▶ **ACTION ITEM**
Please copy the records exactly as they appear, with all pictures left out.

▶ **RECORDS SHOWN**
*** Begin section ***
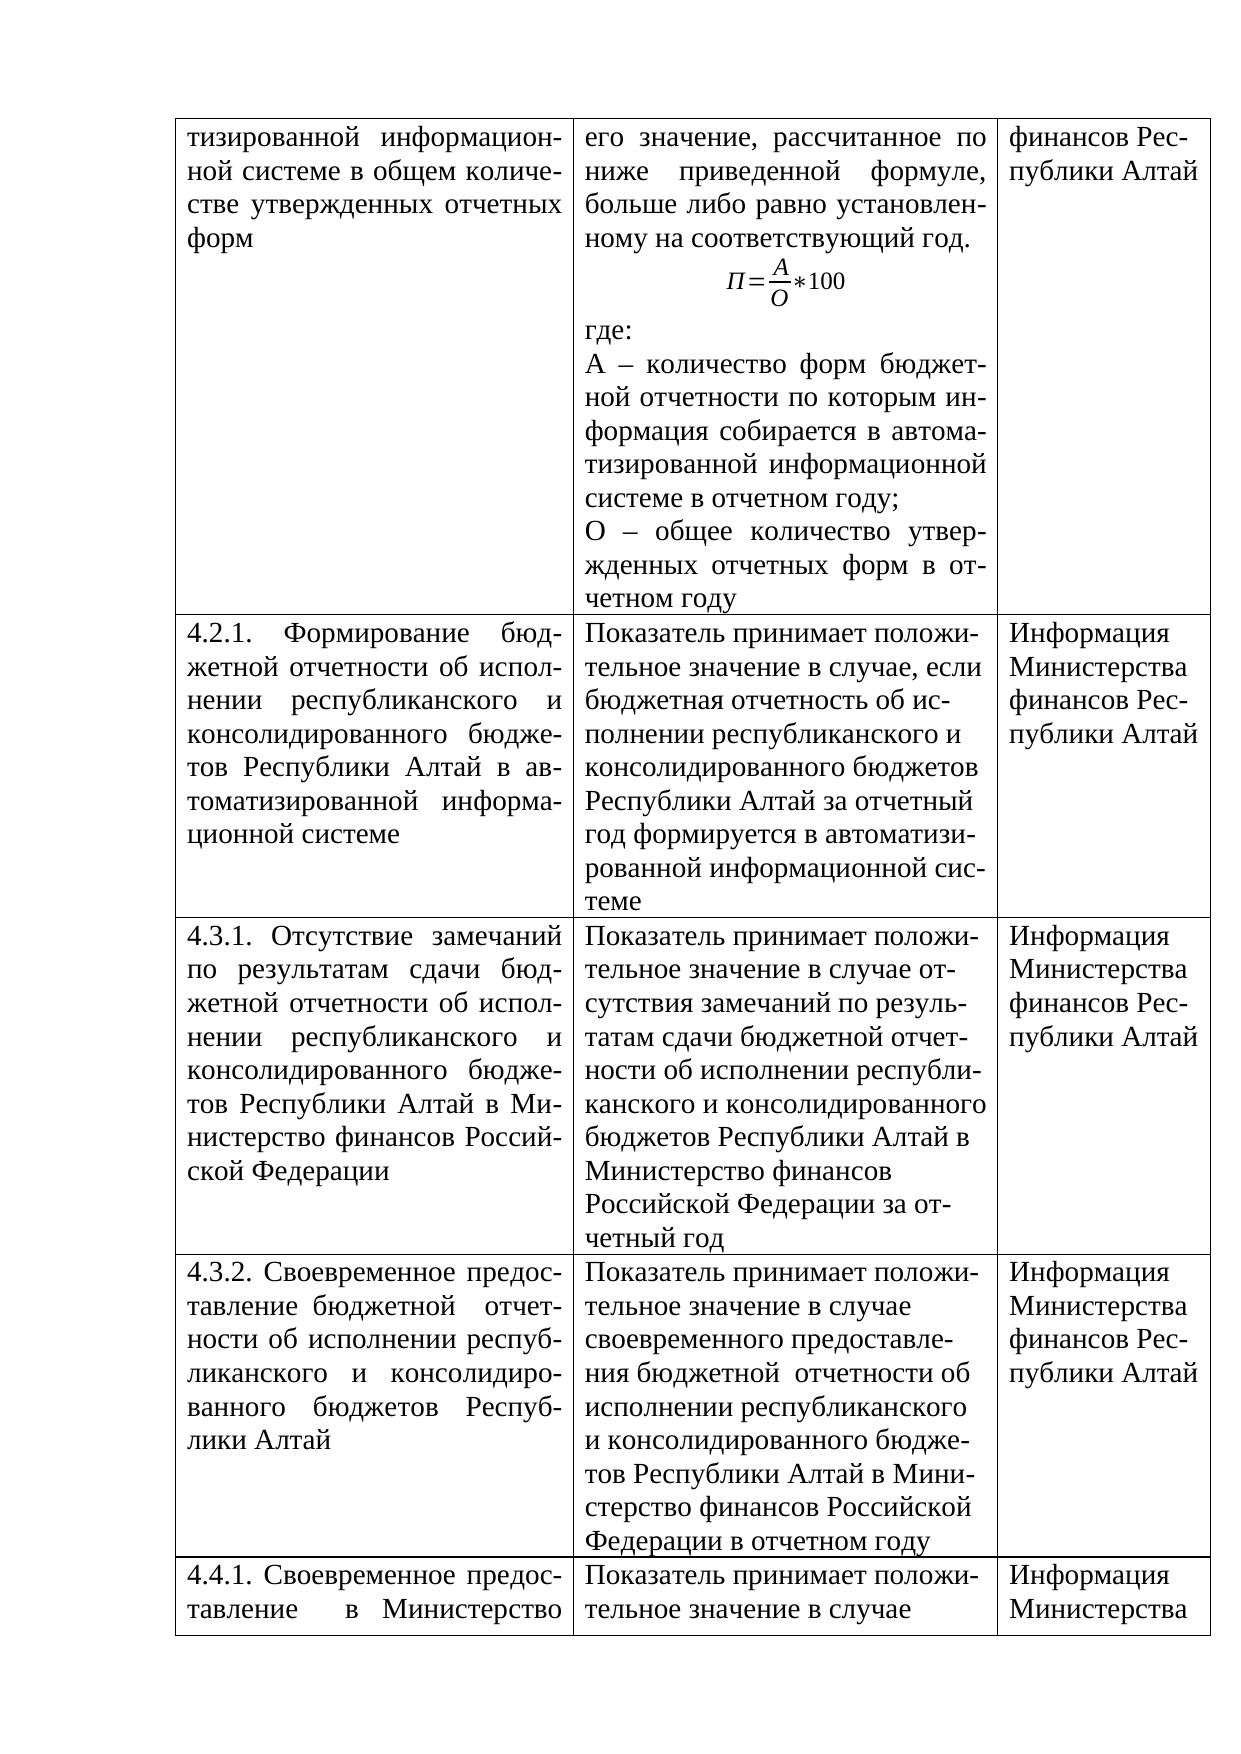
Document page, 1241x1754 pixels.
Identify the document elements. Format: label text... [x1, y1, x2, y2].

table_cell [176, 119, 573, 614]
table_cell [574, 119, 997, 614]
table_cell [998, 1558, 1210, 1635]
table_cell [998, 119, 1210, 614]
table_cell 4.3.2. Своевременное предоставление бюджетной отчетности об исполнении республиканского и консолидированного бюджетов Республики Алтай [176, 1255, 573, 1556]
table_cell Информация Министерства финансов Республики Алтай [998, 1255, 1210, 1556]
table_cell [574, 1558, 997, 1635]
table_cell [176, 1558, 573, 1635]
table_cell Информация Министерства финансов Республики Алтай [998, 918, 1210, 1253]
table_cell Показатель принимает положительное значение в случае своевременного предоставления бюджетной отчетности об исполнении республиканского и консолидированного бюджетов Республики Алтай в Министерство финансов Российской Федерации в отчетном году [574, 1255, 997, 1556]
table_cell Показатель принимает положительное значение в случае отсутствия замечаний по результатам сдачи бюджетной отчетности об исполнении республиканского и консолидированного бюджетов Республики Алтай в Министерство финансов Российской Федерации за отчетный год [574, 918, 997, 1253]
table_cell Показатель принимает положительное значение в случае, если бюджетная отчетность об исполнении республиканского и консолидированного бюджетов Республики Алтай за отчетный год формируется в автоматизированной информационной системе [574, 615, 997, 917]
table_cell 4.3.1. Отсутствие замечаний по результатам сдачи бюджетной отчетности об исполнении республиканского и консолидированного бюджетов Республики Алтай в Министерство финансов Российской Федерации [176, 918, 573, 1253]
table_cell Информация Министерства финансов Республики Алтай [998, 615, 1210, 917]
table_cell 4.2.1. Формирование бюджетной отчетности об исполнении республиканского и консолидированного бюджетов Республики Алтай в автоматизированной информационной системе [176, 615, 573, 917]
*** End section ***
▶ **TASK RESULT**
Document page, 1241x1754 pixels.
Identify the document elements. Format: label text... [x1, y1, x2, y2].

table_cell [176, 119, 573, 614]
table_cell [574, 119, 997, 614]
table_cell [998, 1558, 1210, 1635]
table_cell [998, 119, 1210, 614]
table_cell 4.3.2. Своевременное предоставление бюджетной отчетности об исполнении республиканского и консолидированного бюджетов Республики Алтай [176, 1255, 573, 1556]
table_cell Информация Министерства финансов Республики Алтай [998, 1255, 1210, 1556]
table_cell [574, 1558, 997, 1635]
table_cell [176, 1558, 573, 1635]
table_cell Информация Министерства финансов Республики Алтай [998, 918, 1210, 1253]
table_cell Показатель принимает положительное значение в случае своевременного предоставления бюджетной отчетности об исполнении республиканского и консолидированного бюджетов Республики Алтай в Министерство финансов Российской Федерации в отчетном году [574, 1255, 997, 1556]
table_cell Показатель принимает положительное значение в случае отсутствия замечаний по результатам сдачи бюджетной отчетности об исполнении республиканского и консолидированного бюджетов Республики Алтай в Министерство финансов Российской Федерации за отчетный год [574, 918, 997, 1253]
table_cell Показатель принимает положительное значение в случае, если бюджетная отчетность об исполнении республиканского и консолидированного бюджетов Республики Алтай за отчетный год формируется в автоматизированной информационной системе [574, 615, 997, 917]
table_cell 4.3.1. Отсутствие замечаний по результатам сдачи бюджетной отчетности об исполнении республиканского и консолидированного бюджетов Республики Алтай в Министерство финансов Российской Федерации [176, 918, 573, 1253]
table_cell Информация Министерства финансов Республики Алтай [998, 615, 1210, 917]
table_cell 4.2.1. Формирование бюджетной отчетности об исполнении республиканского и консолидированного бюджетов Республики Алтай в автоматизированной информационной системе [176, 615, 573, 917]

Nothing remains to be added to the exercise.